REQUIRED WORK:
Restate all entries exactly.

RECORD EXTRACTS:
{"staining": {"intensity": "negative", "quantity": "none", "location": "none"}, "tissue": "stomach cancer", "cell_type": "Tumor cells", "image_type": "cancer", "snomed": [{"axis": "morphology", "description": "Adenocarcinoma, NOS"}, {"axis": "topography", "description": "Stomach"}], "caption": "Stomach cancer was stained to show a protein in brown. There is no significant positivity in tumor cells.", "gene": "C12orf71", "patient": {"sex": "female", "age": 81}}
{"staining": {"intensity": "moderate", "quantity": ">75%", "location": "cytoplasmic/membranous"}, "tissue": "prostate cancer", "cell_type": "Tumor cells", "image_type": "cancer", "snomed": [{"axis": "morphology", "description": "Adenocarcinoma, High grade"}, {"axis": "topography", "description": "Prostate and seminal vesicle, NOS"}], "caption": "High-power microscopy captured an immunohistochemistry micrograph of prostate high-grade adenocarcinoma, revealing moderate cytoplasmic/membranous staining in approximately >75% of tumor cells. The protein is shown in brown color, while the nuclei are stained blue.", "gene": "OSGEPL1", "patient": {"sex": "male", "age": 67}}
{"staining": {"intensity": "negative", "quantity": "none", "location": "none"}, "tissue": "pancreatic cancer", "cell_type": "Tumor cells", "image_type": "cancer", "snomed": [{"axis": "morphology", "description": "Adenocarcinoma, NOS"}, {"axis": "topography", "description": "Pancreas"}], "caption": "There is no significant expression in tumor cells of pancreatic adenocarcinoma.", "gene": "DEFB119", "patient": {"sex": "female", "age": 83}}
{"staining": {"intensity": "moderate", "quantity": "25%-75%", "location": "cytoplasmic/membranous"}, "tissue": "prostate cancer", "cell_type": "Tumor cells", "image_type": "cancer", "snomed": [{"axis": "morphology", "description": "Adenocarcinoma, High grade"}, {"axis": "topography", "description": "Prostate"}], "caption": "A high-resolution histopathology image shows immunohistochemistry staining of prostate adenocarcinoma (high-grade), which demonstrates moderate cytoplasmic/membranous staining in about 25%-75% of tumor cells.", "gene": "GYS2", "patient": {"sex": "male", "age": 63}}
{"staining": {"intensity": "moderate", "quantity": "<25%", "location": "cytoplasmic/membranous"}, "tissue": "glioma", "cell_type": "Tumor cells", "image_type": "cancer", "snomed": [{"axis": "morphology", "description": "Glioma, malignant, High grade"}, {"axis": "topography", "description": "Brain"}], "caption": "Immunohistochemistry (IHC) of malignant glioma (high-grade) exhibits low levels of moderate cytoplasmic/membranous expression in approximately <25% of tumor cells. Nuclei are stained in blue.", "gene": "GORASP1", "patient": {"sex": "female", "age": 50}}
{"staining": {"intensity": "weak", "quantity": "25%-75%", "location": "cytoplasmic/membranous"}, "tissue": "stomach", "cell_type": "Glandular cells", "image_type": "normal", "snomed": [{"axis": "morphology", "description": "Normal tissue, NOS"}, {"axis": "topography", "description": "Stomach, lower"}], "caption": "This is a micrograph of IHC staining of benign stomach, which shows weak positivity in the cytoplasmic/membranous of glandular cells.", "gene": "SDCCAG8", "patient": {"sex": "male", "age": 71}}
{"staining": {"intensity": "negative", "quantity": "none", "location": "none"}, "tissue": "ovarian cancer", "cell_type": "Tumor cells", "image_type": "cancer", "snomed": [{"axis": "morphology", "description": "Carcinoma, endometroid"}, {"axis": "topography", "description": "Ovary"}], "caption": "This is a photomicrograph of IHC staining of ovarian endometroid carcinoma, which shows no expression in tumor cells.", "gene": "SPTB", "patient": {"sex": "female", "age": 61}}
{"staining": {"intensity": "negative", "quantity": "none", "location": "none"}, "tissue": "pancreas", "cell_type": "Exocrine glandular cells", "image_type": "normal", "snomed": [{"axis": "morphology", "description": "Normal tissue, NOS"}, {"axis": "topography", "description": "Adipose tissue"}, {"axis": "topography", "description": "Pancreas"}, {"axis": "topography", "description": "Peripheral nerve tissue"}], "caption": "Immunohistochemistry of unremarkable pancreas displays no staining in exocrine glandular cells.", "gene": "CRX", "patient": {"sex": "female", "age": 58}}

TASK RESULT:
{"staining": {"intensity": "negative", "quantity": "none", "location": "none"}, "tissue": "stomach cancer", "cell_type": "Tumor cells", "image_type": "cancer", "snomed": [{"axis": "morphology", "description": "Adenocarcinoma, NOS"}, {"axis": "topography", "description": "Stomach"}], "caption": "Stomach cancer was stained to show a protein in brown. There is no significant positivity in tumor cells.", "gene": "C12orf71", "patient": {"sex": "female", "age": 81}}
{"staining": {"intensity": "moderate", "quantity": ">75%", "location": "cytoplasmic/membranous"}, "tissue": "prostate cancer", "cell_type": "Tumor cells", "image_type": "cancer", "snomed": [{"axis": "morphology", "description": "Adenocarcinoma, High grade"}, {"axis": "topography", "description": "Prostate and seminal vesicle, NOS"}], "caption": "High-power microscopy captured an immunohistochemistry micrograph of prostate high-grade adenocarcinoma, revealing moderate cytoplasmic/membranous staining in approximately >75% of tumor cells. The protein is shown in brown color, while the nuclei are stained blue.", "gene": "OSGEPL1", "patient": {"sex": "male", "age": 67}}
{"staining": {"intensity": "negative", "quantity": "none", "location": "none"}, "tissue": "pancreatic cancer", "cell_type": "Tumor cells", "image_type": "cancer", "snomed": [{"axis": "morphology", "description": "Adenocarcinoma, NOS"}, {"axis": "topography", "description": "Pancreas"}], "caption": "There is no significant expression in tumor cells of pancreatic adenocarcinoma.", "gene": "DEFB119", "patient": {"sex": "female", "age": 83}}
{"staining": {"intensity": "moderate", "quantity": "25%-75%", "location": "cytoplasmic/membranous"}, "tissue": "prostate cancer", "cell_type": "Tumor cells", "image_type": "cancer", "snomed": [{"axis": "morphology", "description": "Adenocarcinoma, High grade"}, {"axis": "topography", "description": "Prostate"}], "caption": "A high-resolution histopathology image shows immunohistochemistry staining of prostate adenocarcinoma (high-grade), which demonstrates moderate cytoplasmic/membranous staining in about 25%-75% of tumor cells.", "gene": "GYS2", "patient": {"sex": "male", "age": 63}}
{"staining": {"intensity": "moderate", "quantity": "<25%", "location": "cytoplasmic/membranous"}, "tissue": "glioma", "cell_type": "Tumor cells", "image_type": "cancer", "snomed": [{"axis": "morphology", "description": "Glioma, malignant, High grade"}, {"axis": "topography", "description": "Brain"}], "caption": "Immunohistochemistry (IHC) of malignant glioma (high-grade) exhibits low levels of moderate cytoplasmic/membranous expression in approximately <25% of tumor cells. Nuclei are stained in blue.", "gene": "GORASP1", "patient": {"sex": "female", "age": 50}}
{"staining": {"intensity": "weak", "quantity": "25%-75%", "location": "cytoplasmic/membranous"}, "tissue": "stomach", "cell_type": "Glandular cells", "image_type": "normal", "snomed": [{"axis": "morphology", "description": "Normal tissue, NOS"}, {"axis": "topography", "description": "Stomach, lower"}], "caption": "This is a micrograph of IHC staining of benign stomach, which shows weak positivity in the cytoplasmic/membranous of glandular cells.", "gene": "SDCCAG8", "patient": {"sex": "male", "age": 71}}
{"staining": {"intensity": "negative", "quantity": "none", "location": "none"}, "tissue": "ovarian cancer", "cell_type": "Tumor cells", "image_type": "cancer", "snomed": [{"axis": "morphology", "description": "Carcinoma, endometroid"}, {"axis": "topography", "description": "Ovary"}], "caption": "This is a photomicrograph of IHC staining of ovarian endometroid carcinoma, which shows no expression in tumor cells.", "gene": "SPTB", "patient": {"sex": "female", "age": 61}}
{"staining": {"intensity": "negative", "quantity": "none", "location": "none"}, "tissue": "pancreas", "cell_type": "Exocrine glandular cells", "image_type": "normal", "snomed": [{"axis": "morphology", "description": "Normal tissue, NOS"}, {"axis": "topography", "description": "Adipose tissue"}, {"axis": "topography", "description": "Pancreas"}, {"axis": "topography", "description": "Peripheral nerve tissue"}], "caption": "Immunohistochemistry of unremarkable pancreas displays no staining in exocrine glandular cells.", "gene": "CRX", "patient": {"sex": "female", "age": 58}}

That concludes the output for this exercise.